Le directeur de la publication étant considéré comme auteur principal, c'est sa responsabilité pénale, voire civile, qui sera la première engagée. À défaut, la responsabilité incombe à l'auteur de l'article et, en troisième lieu, à l'imprimeur. Ce régime de responsabilité est également applicable à l'audiovisuel.
Il relève de la responsabilité du directeur de la publication d'infléchir la ligne éditoriale du média qu'il dirige. Lui seul peut décider, en accord avec les journalistes de sa rédaction, de créer une société des journalistes. Sauf à faire évoluer ce régime de responsabilité, il n'appartient pas au législateur de lui imposer l'obligation de partager la définition de la ligne éditoriale. Alors même qu'il supportera seul les risques encourus, notamment au pénal, cela relèverait d'une logique inacceptable du « deux poids, deux mesures ».
La reconnaissance juridique de la rédaction conduit de facto à une mise à l'écart autoritaire de l'éditeur du projet éditorial, dont il assume pleinement le risque juridique et économique. Comme le Président de la République l'a rappelé le 23 janvier 2009 à l'issue des états généraux de la presse écrite, cela n'est ni souhaitable, ni acceptable.
Le projet de texte dissout la responsabilité personnelle, qui est un principe de droit public. En prétendant défendre une pseudo-liberté collective, en organisant une responsabilité collective, elle met en place, comme le remarque le président du syndicat de la presse magazine d'opinion, un « système de culpabilité collective ».
La proposition de loi susciterait, je n'en doute pas, de vives oppositions internes. Elle risquerait de priver définitivement la presse et son public de tout progrès en matière de chartes éditoriales et de code de déontologie dont le secteur a tant besoin. Depuis la publication, il y a un an, du projet de code déontologique, on voit les difficultés de la profession à s'accorder sur les termes mêmes de ce code. J'appelle de mes voeux sa mise en oeuvre, tant il est évident qu'il sera à l'origine du regain de confiance indispensable à la reconquête des lecteurs. L'adoption de votre proposition serait non seulement un coup d'arrêt mais même un danger.
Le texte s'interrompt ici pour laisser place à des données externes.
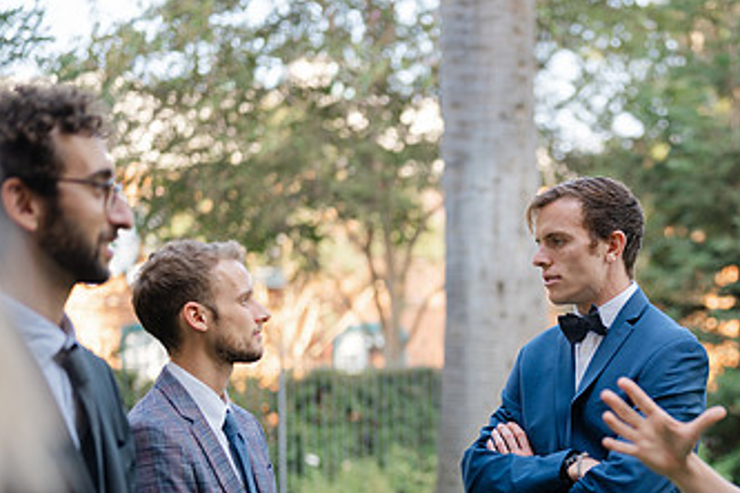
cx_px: 576
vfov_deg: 15.6
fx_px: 1788
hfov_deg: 23.1
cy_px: 425
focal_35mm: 87
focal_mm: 50
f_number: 1.8
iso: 64
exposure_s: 1/200
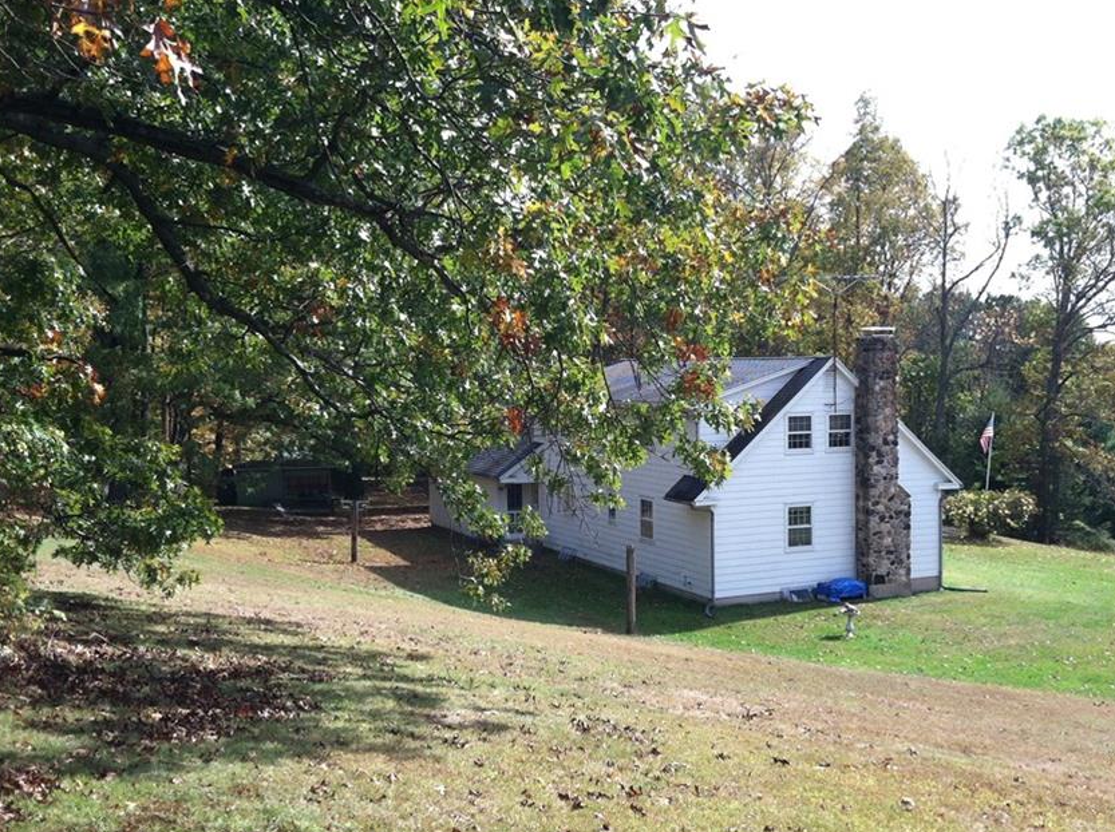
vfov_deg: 33.5
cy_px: 417
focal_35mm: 43
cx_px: 610
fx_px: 1383
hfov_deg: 43.9
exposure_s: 1/390
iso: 80
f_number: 2.8
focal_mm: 3.85
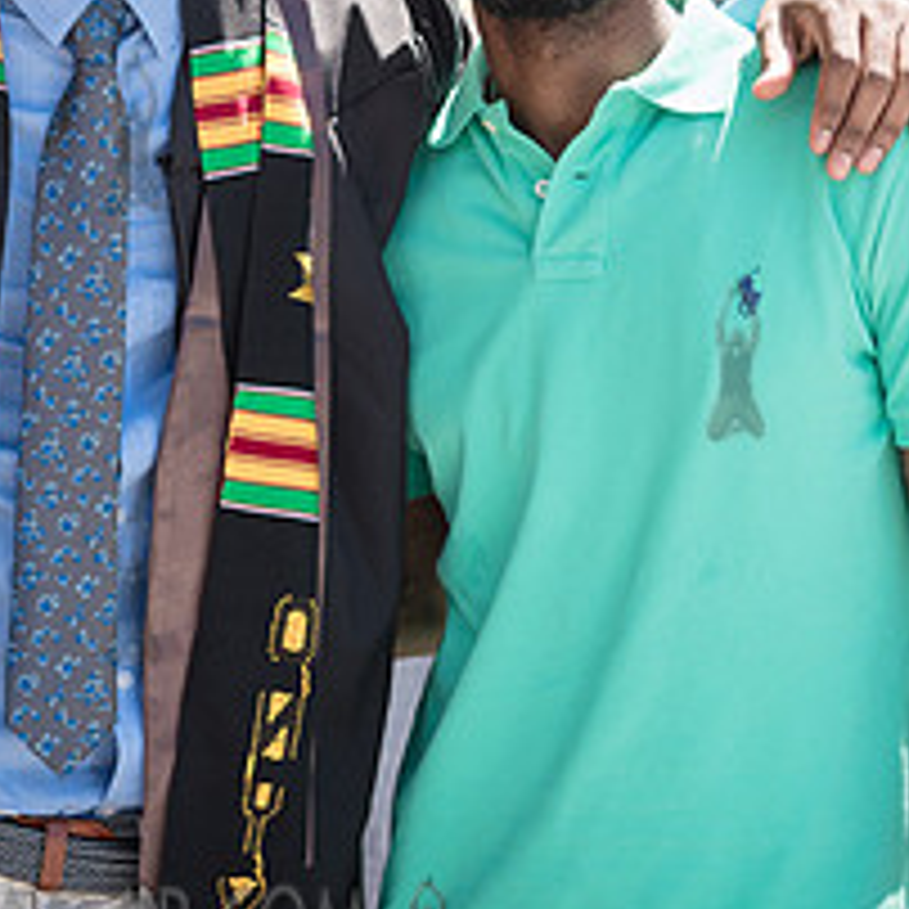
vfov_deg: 17.3
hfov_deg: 17.2
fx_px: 2971
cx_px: 118
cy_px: 246
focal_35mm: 100
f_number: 2.8
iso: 160
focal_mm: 35
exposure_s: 1/800
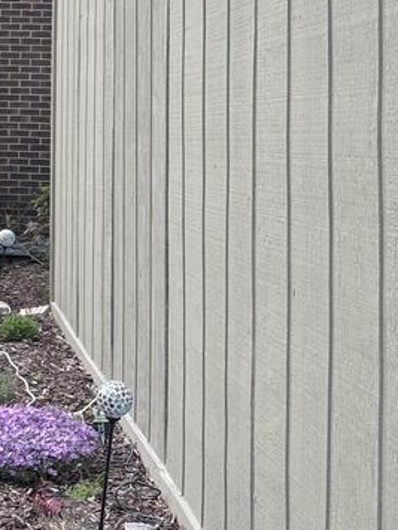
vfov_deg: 24.0
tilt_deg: +2.7
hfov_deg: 17.5
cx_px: -128
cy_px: 57
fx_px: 1209
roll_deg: -0.8
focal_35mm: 79
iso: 64
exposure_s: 1/2141
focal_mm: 5.96
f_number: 1.6
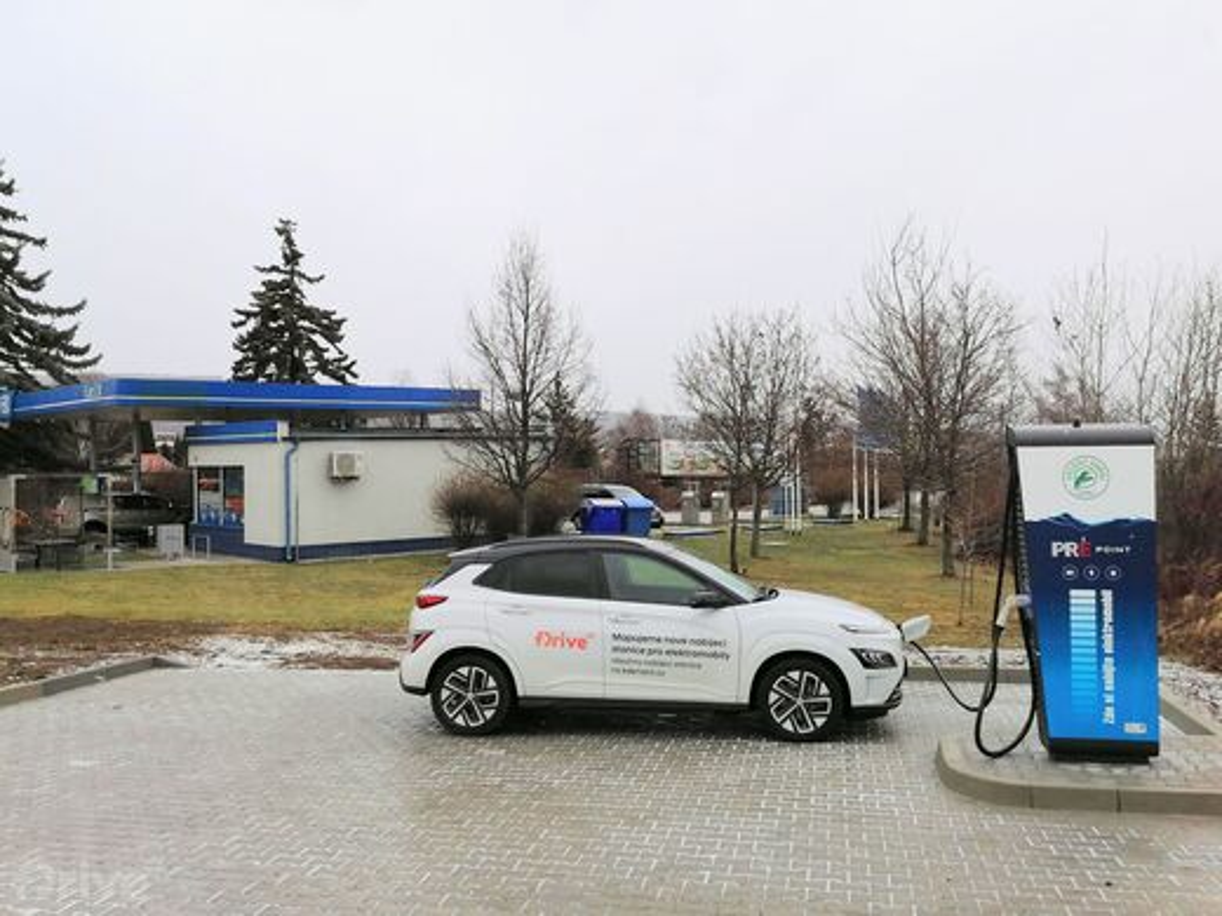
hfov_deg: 54.0
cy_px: 458
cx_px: 611
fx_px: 1200
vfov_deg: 41.8
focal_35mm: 34
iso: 50
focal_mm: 5.3
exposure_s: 1/647
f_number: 1.8
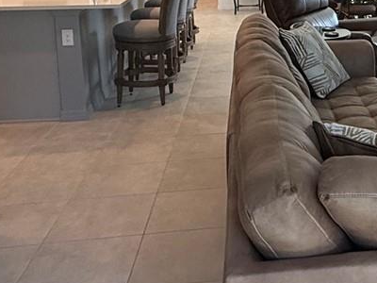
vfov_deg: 25.2
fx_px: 610
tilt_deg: -8.7
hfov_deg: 31.9
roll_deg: -0.2
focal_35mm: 56
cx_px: 369
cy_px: 18
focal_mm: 2.22
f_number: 2.2
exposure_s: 1/120
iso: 160
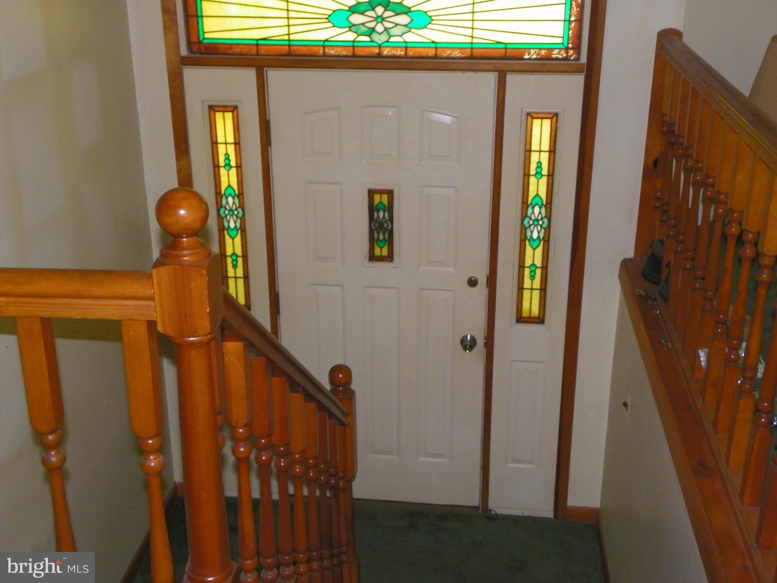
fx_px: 1033
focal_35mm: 46
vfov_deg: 31.5
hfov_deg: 41.2
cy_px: 292
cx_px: 388
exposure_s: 1/40
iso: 200
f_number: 3.2
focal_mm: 8.2
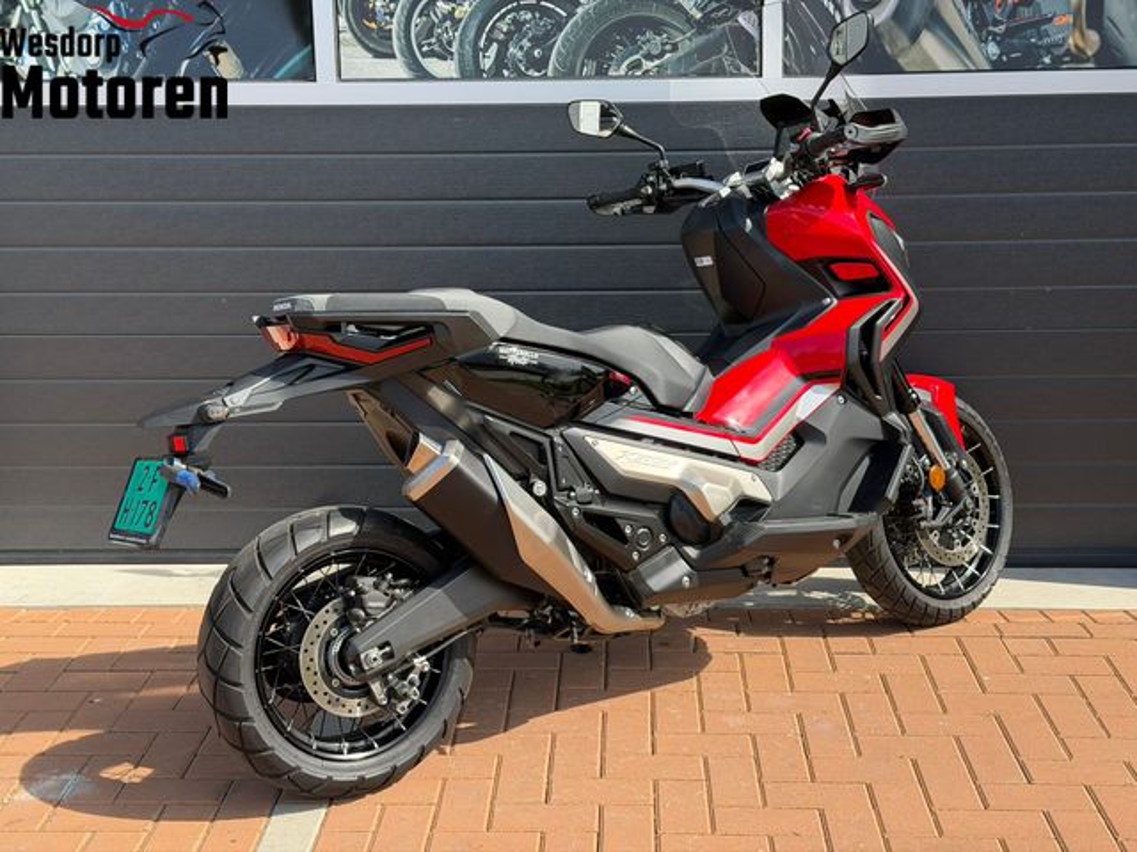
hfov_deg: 39.7
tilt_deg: -12.2
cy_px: 426
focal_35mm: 48
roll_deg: +1.0
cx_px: 568
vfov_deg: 30.3
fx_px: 1577
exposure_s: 1/1754
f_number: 1.78
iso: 80
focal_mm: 6.76
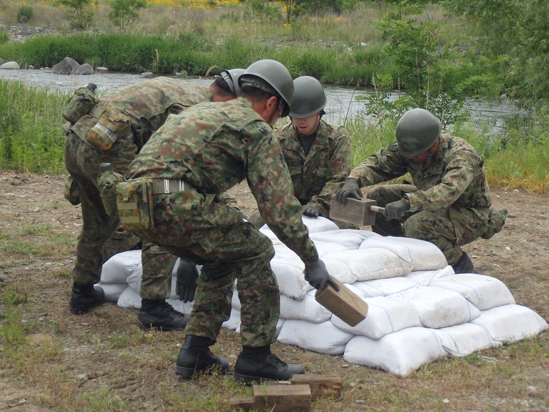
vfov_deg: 17.6
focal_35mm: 84
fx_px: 1332
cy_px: 206
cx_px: 274
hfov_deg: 23.3
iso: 400
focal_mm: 15.1
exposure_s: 1/320
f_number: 13
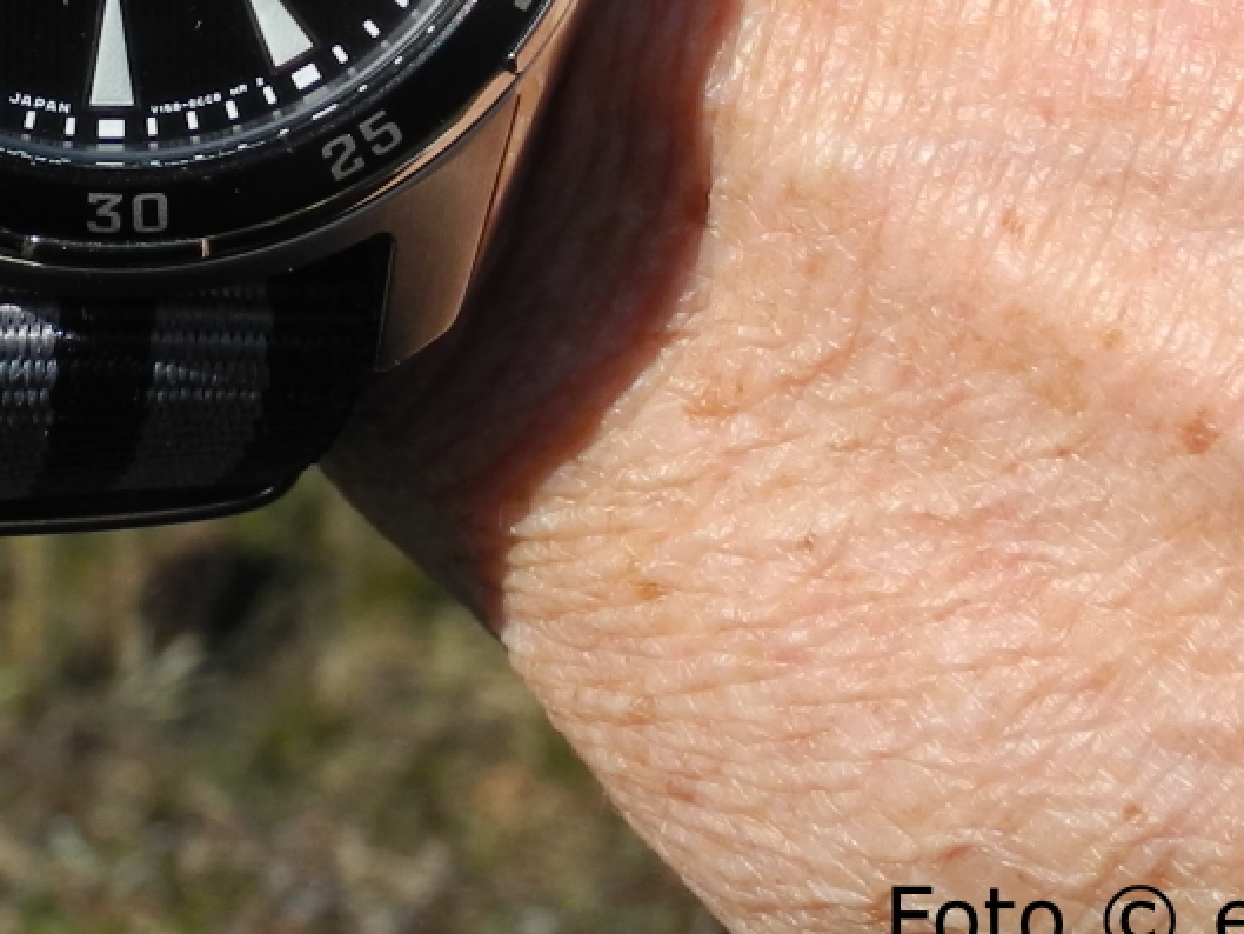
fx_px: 4349
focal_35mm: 121
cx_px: 94
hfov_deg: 16.0
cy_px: -767
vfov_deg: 11.4
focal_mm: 6.8
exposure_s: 1/1000
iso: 100
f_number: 4
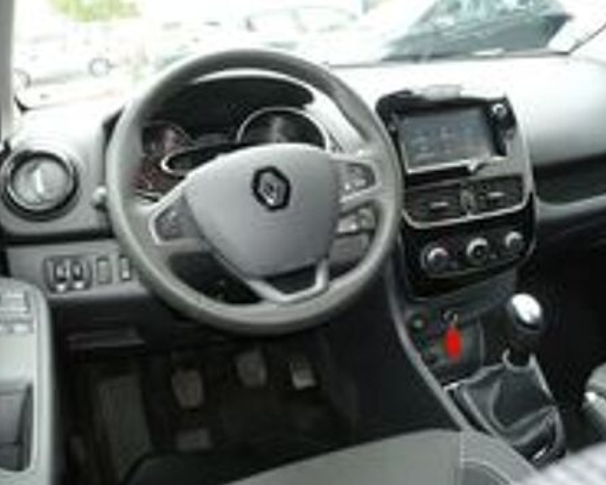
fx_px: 664
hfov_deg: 49.0
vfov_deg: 40.2
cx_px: 316
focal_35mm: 37
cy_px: 242
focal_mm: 5.8
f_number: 2.8
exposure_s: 1/30
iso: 125
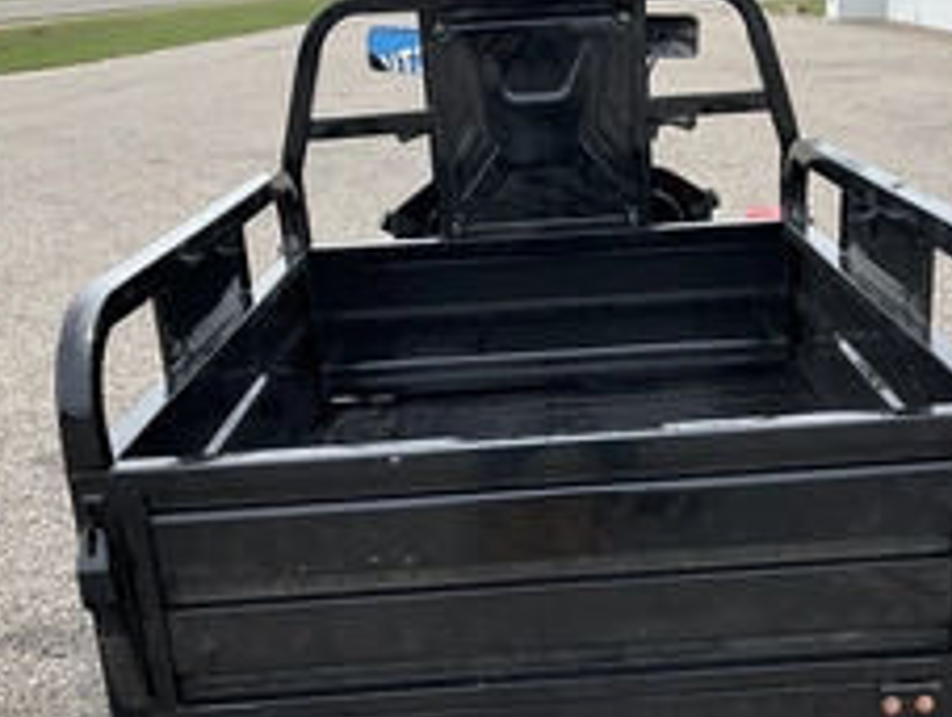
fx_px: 1405
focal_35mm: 51
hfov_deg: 37.3
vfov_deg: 28.5
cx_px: 579
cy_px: 453
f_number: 1.8
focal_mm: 3
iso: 25
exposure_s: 1/719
Une presse de qualité doit avant tout compter sur des équipes rédactionnelles de qualité. Pour les attirer, il importe de bénéficier de médias intéressants, de conditions de travail attractives et de rédactions pourvues de ressources adéquates. C'est pourquoi il est fondamental que l'éditeur comme les rédacteurs accordent une large place à un débat régulier sur la qualité de leurs médias.
Le cadre actuel est à cet égard satisfaisant, si l'on en juge par le nombre mais aussi le dynamisme des sociétés de journalistes dans notre pays. Leur développement n'est pas un signe de régression, c'est au contraire le signe d'une prise de conscience. La profession s'organise afin de défendre ses valeurs éthiques et déontologiques, dans le respect des particularismes de chaque entreprise de médias. Ces valeurs ne sont pas incompatibles avec la sensibilité éditoriale des équipes dirigeantes : assumées conjointement, elles renforcent les organes de presse ; partagées, elles nourrissent le dynamisme des entreprises et du secteur.
J'entrevois par ailleurs dans cette proposition de loi plusieurs dommages collatéraux mettant en cause le statut professionnel des journalistes et l'équilibre du dialogue social dans l'entreprise.
L'honnêteté et l'indépendance de la presse ne résident pas uniquement dans celles de sa direction mais aussi dans la conscience du journaliste qui conserve sa liberté de jugement et de décision à l'égard du journal auquel il collabore.
Le statut du journaliste lui permet de ne plus collaborer avec un média d'information dont il ne partage plus les vues. Lors du rachat d'un titre de presse, il peut faire jouer sa clause de cession. S'il estime qu'il y a eu un changement notable dans le caractère ou l'orientation du journal, il peut faire jouer sa clause de conscience. Je mesure la difficulté de faire jouer cette dernière dans la pratique. Elle ne doit s'appliquer qu'à des changements politiques dans la ligne éditoriale du journal. En 1996, le Conseil d'État a pourtant reconnu que tout changement notable dans l'orientation du journal créait une situation de nature à porter atteinte aux intérêts moraux des journalistes.
C'est cette volonté de garantir l'indépendance du journaliste qui a conduit le législateur à instaurer en 1935 un statut très éloigné du droit commun. Lorsqu'un journaliste demande à bénéficier soit de la clause de cession, soit de la clause de conscience, il bénéficie d'un régime similaire à celui d'un licenciement, notamment pour le versement de l'indemnité de départ.
Il a sans doute échappé à ses auteurs qu'en associant l'équipe rédactionnelle à la responsabilité de l'orientation éditoriale de l'entreprise, la proposition de loi anéantissait donc du même coup l'un des fondements du statut des journalistes français.